萧鹤别伸手拍了拍她鬼鬼祟祟凑来的脑袋,笑道:“放心好了。”
夜色正浓,列队人多,谁也不会注意到那队末少了两道身影。
虽知顾杪断然会跟上一起,但萧鹤别仍旧止不住担忧了片刻:“阿史那努在此扎根二十馀年,那地缝守卫稀疏,但其中绝对有所蹊跷,怕是会有危险......”
顾杪却道:“我还会害怕危险吗?”
萧鹤别沈默了片刻,轻笑了声:“是我多虑了。”
顾杪从来不是一个会畏惧危机的人。
她这一生二十七年,没一日不是踩着钢丝走险路。那险路,她虽确实不得不走,她却也从不畏惧踩在其上。
她有那个能力悬于钢索而不落,也有那个胆量顺着细线继续往前探。
而现在身后又有一人陪着自己,能够稳稳地托着自己,顾杪又何需担忧。
地缝刚巧位于缓坡森林入口处,看守的两名守卫看着是做了许久这个活计,早就生了懈怠之心。
夜半月升,守卫便已然哈欠朝天,连连抱怨那帐内的酒宴怎也没得自己一份。顾杪二人甚至不需费什么功夫就能将他们敲晕,顺手拖进旁边灌木林藏起来。
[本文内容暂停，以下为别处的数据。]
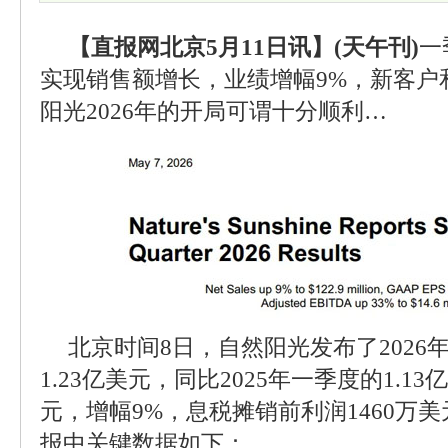
【直报网北京5月11日讯】(天午刊)
一
实现销售额增长，业绩增幅9%，新客户
阳光2026年的开局可谓十分顺利…
北京时间8日，自然阳光发布了2026
1.23亿美元，同比2025年一季度的1.1
元，增幅9%，息税摊销前利润1460万美
报中关键数据如下：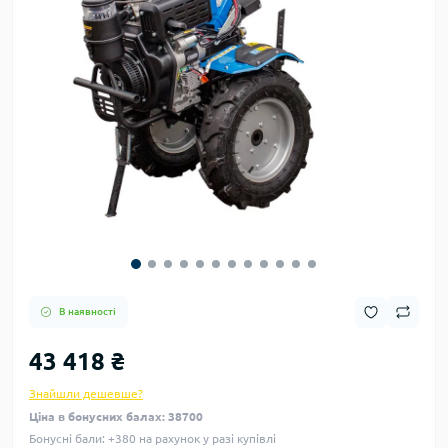
В наявності
43 418 ₴
Знайшли дешевше?
Ціна в бонусних балах: 38700
Бонусні бали: +380 на рахунок у разі купівлі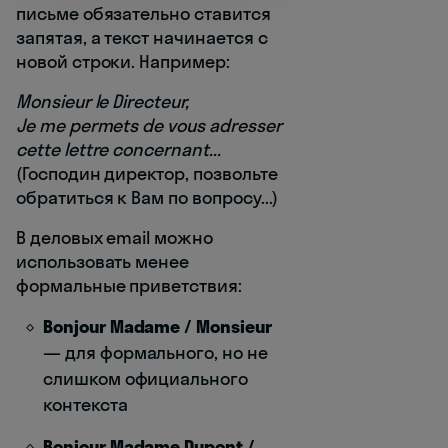
письме обязательно ставится
запятая, а текст начинается с
новой строки. Например:
Monsieur le Directeur,
Je me permets de vous adresser
cette lettre concernant...
(Господин директор, позвольте
обратиться к Вам по вопросу...)
В деловых email можно
использовать менее
формальные приветствия:
Bonjour Madame / Monsieur
— для формального, но не
слишком официального
контекста
Bonjour Madame Dupont /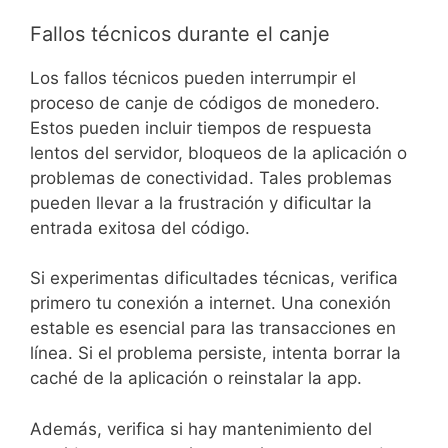
Fallos técnicos durante el canje
Los fallos técnicos pueden interrumpir el
proceso de canje de códigos de monedero.
Estos pueden incluir tiempos de respuesta
lentos del servidor, bloqueos de la aplicación o
problemas de conectividad. Tales problemas
pueden llevar a la frustración y dificultar la
entrada exitosa del código.
Si experimentas dificultades técnicas, verifica
primero tu conexión a internet. Una conexión
estable es esencial para las transacciones en
línea. Si el problema persiste, intenta borrar la
caché de la aplicación o reinstalar la app.
Además, verifica si hay mantenimiento del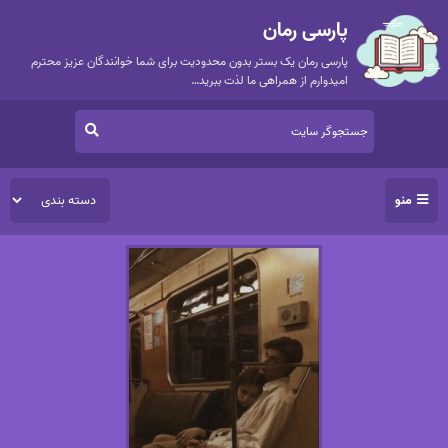
پارسی رمان
پارسی رمان یک بستر بدون محدودیت برای شما خوانندگان عزیز محترم
امیدوارم از همراهی ما لذت ببرید…
منو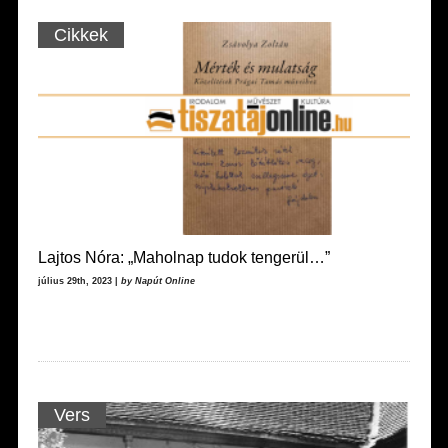
Cikkek
Lajtos Nóra: „Maholnap tudok tengerül…”
július 29th, 2023 |
by Napút Online
Vers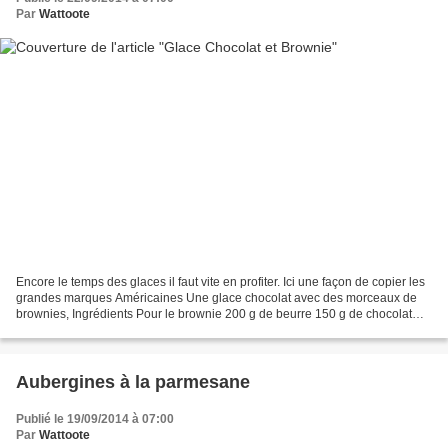
Par
Wattoote
Encore le temps des glaces il faut vite en profiter. Ici une façon de copier les
grandes marques Américaines Une glace chocolat avec des morceaux de
brownies, Ingrédients Pour le brownie 200 g de beurre 150 g de chocolat
100 ml de crème 1 cuillère à soupe...
Aubergines à la parmesane
Publié le 19/09/2014 à 07:00
Par
Wattoote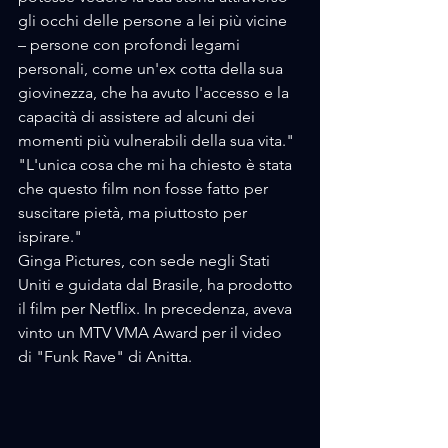
gli occhi delle persone a lei più vicine 
– persone con profondi legami 
personali, come un'ex cotta della sua 
giovinezza, che ha avuto l'accesso e la 
capacità di assistere ad alcuni dei 
momenti più vulnerabili della sua vita."
"L'unica cosa che mi ha chiesto è stata 
che questo film non fosse fatto per 
suscitare pietà, ma piuttosto per 
ispirare."
Ginga Pictures, con sede negli Stati 
Uniti e guidata dal Brasile, ha prodotto 
il film per Netflix. In precedenza, aveva 
vinto un MTV VMA Award per il video 
di "Funk Rave" di Anitta. 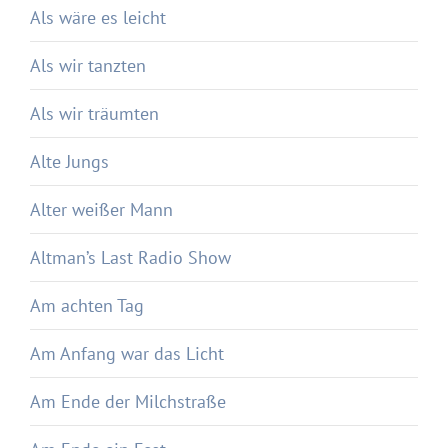
Als wäre es leicht
Als wir tanzten
Als wir träumten
Alte Jungs
Alter weißer Mann
Altman’s Last Radio Show
Am achten Tag
Am Anfang war das Licht
Am Ende der Milchstraße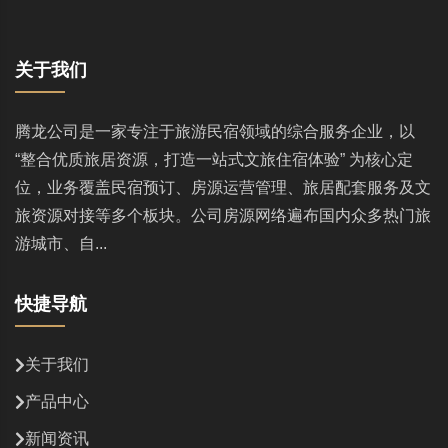
关于我们
腾龙公司是一家专注于旅游民宿领域的综合服务企业，以
“整合优质旅居资源，打造一站式文旅住宿体验” 为核心定
位，业务覆盖民宿预订、房源运营管理、旅居配套服务及文
旅资源对接等多个板块。公司房源网络遍布国内众多热门旅
游城市、自...
快捷导航
关于我们
产品中心
新闻资讯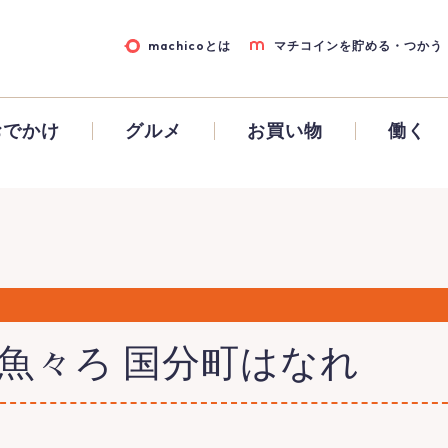
machicoとは
マチコインを貯める・つかう
おでかけ
グルメ
お買い物
働く
 魚々ろ 国分町はなれ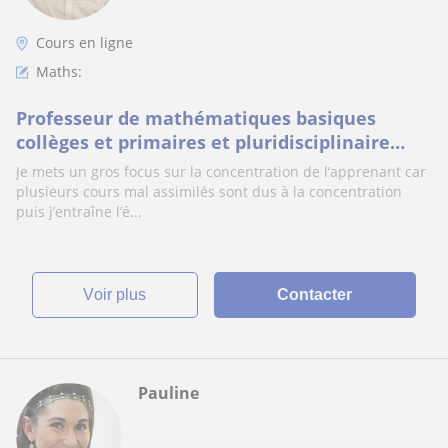
Cours en ligne
Maths:
Professeur de mathématiques basiques
collèges et primaires et pluridisciplinaire
dont l’anglais, le français, histo-géo et
Je mets un gros focus sur la concentration de l’apprenant car
sciences
plusieurs cours mal assimilés sont dus à la concentration
puis j’entraîne l’é...
voir plus
Contacter
Pauline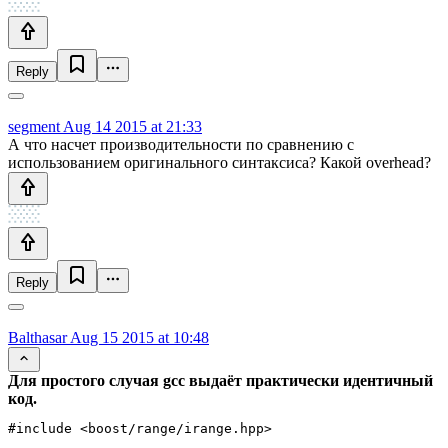
Reply
segment
Aug 14 2015 at 21:33
А что насчет производительности по сравнению с
использованием оригинального синтаксиса? Какой overhead?
Reply
Balthasar
Aug 15 2015 at 10:48
Для простого случая gcc выдаёт практически идентичный
код.
#include <boost/range/irange.hpp>
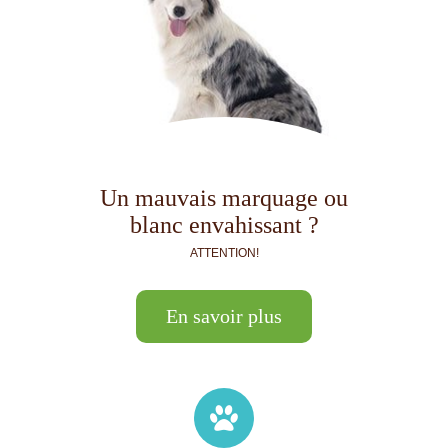
Un mauvais marquage ou
blanc envahissant ?
ATTENTION!
En savoir plus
地缝中传来了阵阵凉风,顾杪没什么感觉,萧鹤别倒是有些担忧。
顾杪手中那枚用以内力便可驱动的暖手炉有些没了热度,他叠着她的手又灌了一掌内力进去。暖手炉里面有些停滞的齿轮喀拉喀拉地又拼命运作起来,炉顶冒了些青烟,而后里头的煤渣微弱地亮了亮,巴掌大的小炉子变得烫手起来。
不过这温度倒是对顾杪刚刚好。
整备完了一切,二人才踏那条地缝。
地缝并不深。
与其称那是地缝,不如称其更像是缓缓朝下的一道坡。而正如红豆所说,一进那地缝,便就是一股铺天盖地的冷意袭来。
凉意入脾骨,就算是知觉减退的顾杪,也多少能感觉到身上开始有些不住的僵硬。还好身上那件不透风的毛皮披风足够厚,这才抵御了些风寒。
萧鹤别点亮了支火折。
这条通向更深地底的破是被人为凿出来的,入口墙上钉了些木板固定细网,细网里兜了些落下的土石。此地的土石相对松软,应当是气流微有些潮湿。
地底当有水源。
再往里走,两侧土壁渐渐变为黑岩。在火折微光的映衬之下,黑岩的墙面反着油滑的光亮。顾杪伸手摸了一把,手指上蹭了些黑红的半透状液渍,搓来能觉到润腻。
“......赤沂水。”顾杪与萧鹤别几乎同时说道。
赤沂水多流于地下,不易被察觉,但其并不如丑玉那般稀贵。丑玉藏于赤沂水,但赤沂水源源不绝,丑玉却要几百甚至上千年才能凝结一块。